__Assignment__:
Below are records to be reproduced exactly and in full.

__Input records__:
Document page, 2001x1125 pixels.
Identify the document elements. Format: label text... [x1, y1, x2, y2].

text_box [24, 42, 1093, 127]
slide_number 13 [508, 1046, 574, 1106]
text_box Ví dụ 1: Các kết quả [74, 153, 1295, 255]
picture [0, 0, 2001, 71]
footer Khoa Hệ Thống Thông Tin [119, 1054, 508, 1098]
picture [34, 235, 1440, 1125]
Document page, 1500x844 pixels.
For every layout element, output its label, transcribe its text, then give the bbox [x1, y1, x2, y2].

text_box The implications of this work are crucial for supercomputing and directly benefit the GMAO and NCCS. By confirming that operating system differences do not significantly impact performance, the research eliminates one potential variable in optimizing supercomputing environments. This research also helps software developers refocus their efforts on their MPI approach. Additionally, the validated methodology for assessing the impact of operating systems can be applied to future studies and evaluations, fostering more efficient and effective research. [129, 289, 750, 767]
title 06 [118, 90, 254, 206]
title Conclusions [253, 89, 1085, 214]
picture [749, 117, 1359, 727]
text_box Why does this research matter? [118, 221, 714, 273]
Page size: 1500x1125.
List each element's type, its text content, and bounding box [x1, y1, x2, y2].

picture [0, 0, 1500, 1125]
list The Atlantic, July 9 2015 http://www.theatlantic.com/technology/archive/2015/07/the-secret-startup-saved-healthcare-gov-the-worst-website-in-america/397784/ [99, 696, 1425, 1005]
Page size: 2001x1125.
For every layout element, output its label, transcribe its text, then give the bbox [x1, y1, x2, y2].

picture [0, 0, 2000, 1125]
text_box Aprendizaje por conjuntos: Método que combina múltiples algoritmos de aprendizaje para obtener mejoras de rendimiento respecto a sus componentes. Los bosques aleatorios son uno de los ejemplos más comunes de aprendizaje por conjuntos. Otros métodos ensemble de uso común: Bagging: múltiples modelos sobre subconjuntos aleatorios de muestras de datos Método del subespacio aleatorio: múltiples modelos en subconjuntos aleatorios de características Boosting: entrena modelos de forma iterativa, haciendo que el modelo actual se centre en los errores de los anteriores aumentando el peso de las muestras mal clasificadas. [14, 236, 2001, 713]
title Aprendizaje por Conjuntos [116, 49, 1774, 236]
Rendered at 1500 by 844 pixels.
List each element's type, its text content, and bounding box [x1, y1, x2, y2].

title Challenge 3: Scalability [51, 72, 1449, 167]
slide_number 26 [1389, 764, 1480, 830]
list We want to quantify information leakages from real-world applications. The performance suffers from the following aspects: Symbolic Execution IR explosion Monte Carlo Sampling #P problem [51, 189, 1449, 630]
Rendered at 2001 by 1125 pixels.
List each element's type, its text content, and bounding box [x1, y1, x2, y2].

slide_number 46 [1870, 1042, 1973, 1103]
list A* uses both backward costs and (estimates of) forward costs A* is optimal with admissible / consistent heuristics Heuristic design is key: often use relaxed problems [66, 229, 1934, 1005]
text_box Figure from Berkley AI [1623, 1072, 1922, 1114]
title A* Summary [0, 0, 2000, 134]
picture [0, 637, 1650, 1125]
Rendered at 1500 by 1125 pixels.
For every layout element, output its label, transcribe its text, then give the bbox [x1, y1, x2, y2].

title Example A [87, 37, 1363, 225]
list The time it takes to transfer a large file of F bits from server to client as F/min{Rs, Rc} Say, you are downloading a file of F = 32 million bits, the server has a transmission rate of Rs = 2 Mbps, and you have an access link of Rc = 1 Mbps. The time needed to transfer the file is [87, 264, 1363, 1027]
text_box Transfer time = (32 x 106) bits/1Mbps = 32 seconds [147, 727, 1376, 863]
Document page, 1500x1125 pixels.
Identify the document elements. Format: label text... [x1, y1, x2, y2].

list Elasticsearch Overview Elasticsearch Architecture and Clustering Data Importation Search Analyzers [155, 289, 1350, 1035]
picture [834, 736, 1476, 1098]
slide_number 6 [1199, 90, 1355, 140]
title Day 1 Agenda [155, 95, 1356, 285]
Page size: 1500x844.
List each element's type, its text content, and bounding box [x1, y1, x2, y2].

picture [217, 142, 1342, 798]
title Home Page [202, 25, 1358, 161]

__Problem solution__:
Document page, 2001x1125 pixels.
Identify the document elements. Format: label text... [x1, y1, x2, y2].

text_box [24, 42, 1093, 127]
slide_number 13 [508, 1046, 574, 1106]
text_box Ví dụ 1: Các kết quả [74, 153, 1295, 255]
picture [0, 0, 2001, 71]
footer Khoa Hệ Thống Thông Tin [119, 1054, 508, 1098]
picture [34, 235, 1440, 1125]
Document page, 1500x844 pixels.
For every layout element, output its label, transcribe its text, then give the bbox [x1, y1, x2, y2].

text_box The implications of this work are crucial for supercomputing and directly benefit the GMAO and NCCS. By confirming that operating system differences do not significantly impact performance, the research eliminates one potential variable in optimizing supercomputing environments. This research also helps software developers refocus their efforts on their MPI approach. Additionally, the validated methodology for assessing the impact of operating systems can be applied to future studies and evaluations, fostering more efficient and effective research. [129, 289, 750, 767]
title 06 [118, 90, 254, 206]
title Conclusions [253, 89, 1085, 214]
picture [749, 117, 1359, 727]
text_box Why does this research matter? [118, 221, 714, 273]
Page size: 1500x1125.
List each element's type, its text content, and bounding box [x1, y1, x2, y2].

picture [0, 0, 1500, 1125]
list The Atlantic, July 9 2015 http://www.theatlantic.com/technology/archive/2015/07/the-secret-startup-saved-healthcare-gov-the-worst-website-in-america/397784/ [99, 696, 1425, 1005]
Page size: 2001x1125.
For every layout element, output its label, transcribe its text, then give the bbox [x1, y1, x2, y2].

picture [0, 0, 2000, 1125]
text_box Aprendizaje por conjuntos: Método que combina múltiples algoritmos de aprendizaje para obtener mejoras de rendimiento respecto a sus componentes. Los bosques aleatorios son uno de los ejemplos más comunes de aprendizaje por conjuntos. Otros métodos ensemble de uso común: Bagging: múltiples modelos sobre subconjuntos aleatorios de muestras de datos Método del subespacio aleatorio: múltiples modelos en subconjuntos aleatorios de características Boosting: entrena modelos de forma iterativa, haciendo que el modelo actual se centre en los errores de los anteriores aumentando el peso de las muestras mal clasificadas. [14, 236, 2001, 713]
title Aprendizaje por Conjuntos [116, 49, 1774, 236]
Rendered at 1500 by 844 pixels.
List each element's type, its text content, and bounding box [x1, y1, x2, y2].

title Challenge 3: Scalability [51, 72, 1449, 167]
slide_number 26 [1389, 764, 1480, 830]
list We want to quantify information leakages from real-world applications. The performance suffers from the following aspects: Symbolic Execution IR explosion Monte Carlo Sampling #P problem [51, 189, 1449, 630]
Rendered at 2001 by 1125 pixels.
List each element's type, its text content, and bounding box [x1, y1, x2, y2].

slide_number 46 [1870, 1042, 1973, 1103]
list A* uses both backward costs and (estimates of) forward costs A* is optimal with admissible / consistent heuristics Heuristic design is key: often use relaxed problems [66, 229, 1934, 1005]
text_box Figure from Berkley AI [1623, 1072, 1922, 1114]
title A* Summary [0, 0, 2000, 134]
picture [0, 637, 1650, 1125]
Rendered at 1500 by 1125 pixels.
For every layout element, output its label, transcribe its text, then give the bbox [x1, y1, x2, y2].

title Example A [87, 37, 1363, 225]
list The time it takes to transfer a large file of F bits from server to client as F/min{Rs, Rc} Say, you are downloading a file of F = 32 million bits, the server has a transmission rate of Rs = 2 Mbps, and you have an access link of Rc = 1 Mbps. The time needed to transfer the file is [87, 264, 1363, 1027]
text_box Transfer time = (32 x 106) bits/1Mbps = 32 seconds [147, 727, 1376, 863]
Document page, 1500x1125 pixels.
Identify the document elements. Format: label text... [x1, y1, x2, y2].

list Elasticsearch Overview Elasticsearch Architecture and Clustering Data Importation Search Analyzers [155, 289, 1350, 1035]
picture [834, 736, 1476, 1098]
slide_number 6 [1199, 90, 1355, 140]
title Day 1 Agenda [155, 95, 1356, 285]
Page size: 1500x844.
List each element's type, its text content, and bounding box [x1, y1, x2, y2].

picture [217, 142, 1342, 798]
title Home Page [202, 25, 1358, 161]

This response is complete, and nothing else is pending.